Cape Cod, from its “fist” at Provincetown to its “elbow” off Chatham, presents almost 50 miles of coastline directly exposed to the North Atlantic, without a harbor. It has been said that if the hulls of all the vessels wrecked along the Nauset shore were placed end to end they would form a solid bulwark along the entire coast. Off the south coast Pollock Rip, Great Round Shoals, Cross Rip and Nantucket Shoals converge in the “Graveyard of the Atlantic”.
When the pilgrims arrived at Cape Cod, they soon discovered how to avoid the local hazards. The Scusset River flowed into Massachussetts Bay near the “shoulder” of the Cape, and came within a mile of the Manomet River, which flowed into Buzzards Bay. They established a post to trade with the Dutch in New Amsterdam and with local Wampanoag tribal members, and it didn’t take long for the locals to start planning how to expand this portage into an enduring link across the isthmus.
During the Revolutionary War George Washington, looking for ways to give greater security to the American fleet, commissioned Thomas Machin, an Engineer with the Continental Army, to investigate the feasibility of a canal at the Pilgrim’s crossing. His report, recommending that a Canal be built, survives as the first known Cape Cod Canal survey.
Through the nineteenth century, the passage around Cape Cod continued to be an unavoidable peril for those travelling between New England and the Mid-Atlantic States – up to 500 ships a day took the passage. Numerous surveys for a canal were conducted by various individuals and groups. Some were granted charters and a few actually began construction. But, they either ran out of money or were overwhelmed by the enormity of the project. Meanwhile, the toll of shipwrecks along the outer banks continued to mount. By the late 1880s, shipwrecks occurred at the rate of one every two weeks.
In 1904, August Belmont II became interested in the Canal project. He purchased and reorganized the Boston, Cape Cod and New York Canal Company, which had held a charter since 1899, and enlisted the services of Civil Engineer William Barclay Parsons. On June 22, 1909, he ceremoniously lifted the first shovelful of earth at Bournedale, promising “not to desert the task until the last shovelful has been dug”.

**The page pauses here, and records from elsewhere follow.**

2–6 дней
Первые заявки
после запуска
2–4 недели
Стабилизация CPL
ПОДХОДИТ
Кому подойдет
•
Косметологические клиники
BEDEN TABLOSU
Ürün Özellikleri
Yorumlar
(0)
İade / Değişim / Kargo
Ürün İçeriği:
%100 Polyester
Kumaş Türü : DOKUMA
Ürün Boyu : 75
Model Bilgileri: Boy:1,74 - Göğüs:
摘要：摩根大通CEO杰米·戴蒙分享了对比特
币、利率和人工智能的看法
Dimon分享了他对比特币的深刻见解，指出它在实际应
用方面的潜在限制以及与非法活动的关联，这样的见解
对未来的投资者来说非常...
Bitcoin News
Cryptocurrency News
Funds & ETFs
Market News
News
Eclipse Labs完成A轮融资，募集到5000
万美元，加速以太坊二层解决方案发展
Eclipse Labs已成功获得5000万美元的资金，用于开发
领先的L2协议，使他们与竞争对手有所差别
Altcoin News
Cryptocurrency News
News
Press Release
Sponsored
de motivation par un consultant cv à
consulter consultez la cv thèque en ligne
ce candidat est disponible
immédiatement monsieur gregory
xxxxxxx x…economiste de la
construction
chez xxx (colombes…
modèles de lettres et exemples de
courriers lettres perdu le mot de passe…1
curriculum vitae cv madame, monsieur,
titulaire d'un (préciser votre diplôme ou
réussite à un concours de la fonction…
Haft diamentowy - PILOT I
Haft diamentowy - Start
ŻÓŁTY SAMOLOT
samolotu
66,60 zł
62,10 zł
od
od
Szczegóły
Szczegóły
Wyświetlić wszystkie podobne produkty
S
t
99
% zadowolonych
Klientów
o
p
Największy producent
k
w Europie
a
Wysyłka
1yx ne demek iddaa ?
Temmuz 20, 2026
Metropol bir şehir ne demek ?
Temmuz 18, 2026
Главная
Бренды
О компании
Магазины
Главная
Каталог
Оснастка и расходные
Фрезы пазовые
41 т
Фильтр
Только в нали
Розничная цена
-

Schooners soon arrived from Maine with granite for construction of a breakwater, which they dropped into place on the east end of the Canal. Two dredges in Buzzards Bay began to work on the westerly approach. By 1910 the Canal project was fully underway; a fleet of twenty-six dredges dug from both bays towards the middle. The Buzzards Bay Railroad Bridge was completed in September of 1910, and the old Bourne and Sagamore highway bridges were completed in 1911 and 1913.
With additional dredging equipment now on site, the Canal project progressed steadily. By April 1914, only one dam separated the waters of Cape Cod Bay from Buzzards Bay. To celebrate the progress, Belmont ceremoniously blended bottles of water from both bays before opening the final sluiceway.
On July 29, 1914, the Cape Cod Canal ceremoniously opened as a privately operated toll waterway. A festive Parade of Ships included the excursion steamer ROSE STANDISH, the destroyer MCDOUGALL carrying Assistant Secretary of the Navy Franklin Delano Roosevelt, and Belmont’s eighty-one foot yacht, the SCOUT.
Mr. Belmont achieved his objective: The Cape Cod Canal opened seventeen days before the Panama Canal.